Mit einem Seufzer ließ sie davon ab, das Unergründliche ergründen zu wollen.
»Gehen wir zurück zur Abtei. Dieses Problem läßt sich nicht mit leerem Magen lösen«, schlug Eadulf vor.
Die Sonnenstrahlen fielen nun stärker auf den Tau, und stellenweise erhob sich ein leichter Nebel. Bald waren sie über das Feld zur Abtei zurückgekehrt. Die kleine Holztür zum Kräutergarten stand noch offen.

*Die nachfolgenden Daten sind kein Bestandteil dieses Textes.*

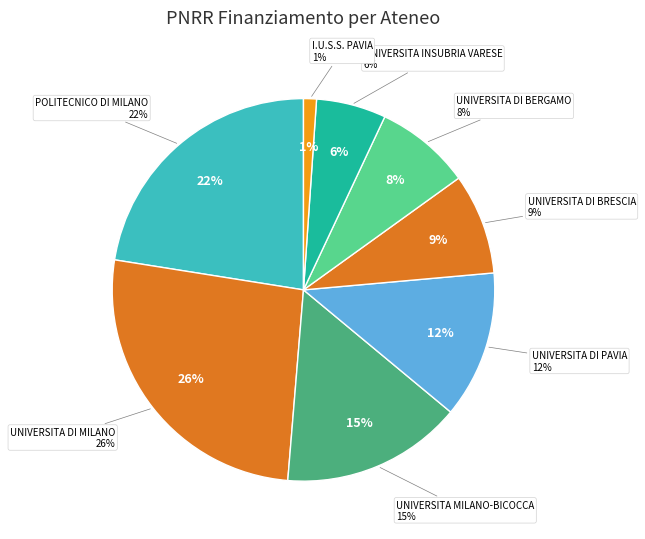

Does any single category account for the majority?

No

Fidelma blieb nachdenklich stehen und besah sich den Riegel.
»Nun, das beweist jedenfalls eines.«
Eadulf blickte sie fragend an und musterte dann Riegel und Tür. »Ist mir etwas entgangen?«
»Die Tatsache, daß der Riegel nicht vorgeschoben wurde, beweist, daß Bruder Bardán nicht auf diesem Wege zurückgekommen ist.«
»Woher weißt du das?«
»Weil Bruder Bardán durch diese Tür hinausgegangen ist und sie aufgeriegelt hat. Natürlich konnte er den Riegel nicht von außen vorschieben. Wäre er aber durch diese Tür zurückgekehrt, hätte er sie von innen verriegelt. Bruder Bardán ist noch da draußen.« Sie nickte in Richtung des Bethauses. »Doch ich verstehe nicht, wie er uns entwischt ist.«
Eadulf hatte keine Antwort darauf.
Sie gingen durch den Kräutergarten, über den Hof und in den Kreuzgang. Die Abtei erwachte zum Leben.
Mit düsterem Falkengesicht tauchte Abt Ségdae vor ihnen auf.
»Ihr wart nicht beim Morgengebet«, begrüßte er sie. In seiner Stimme schwang ein leichter Tadel mit.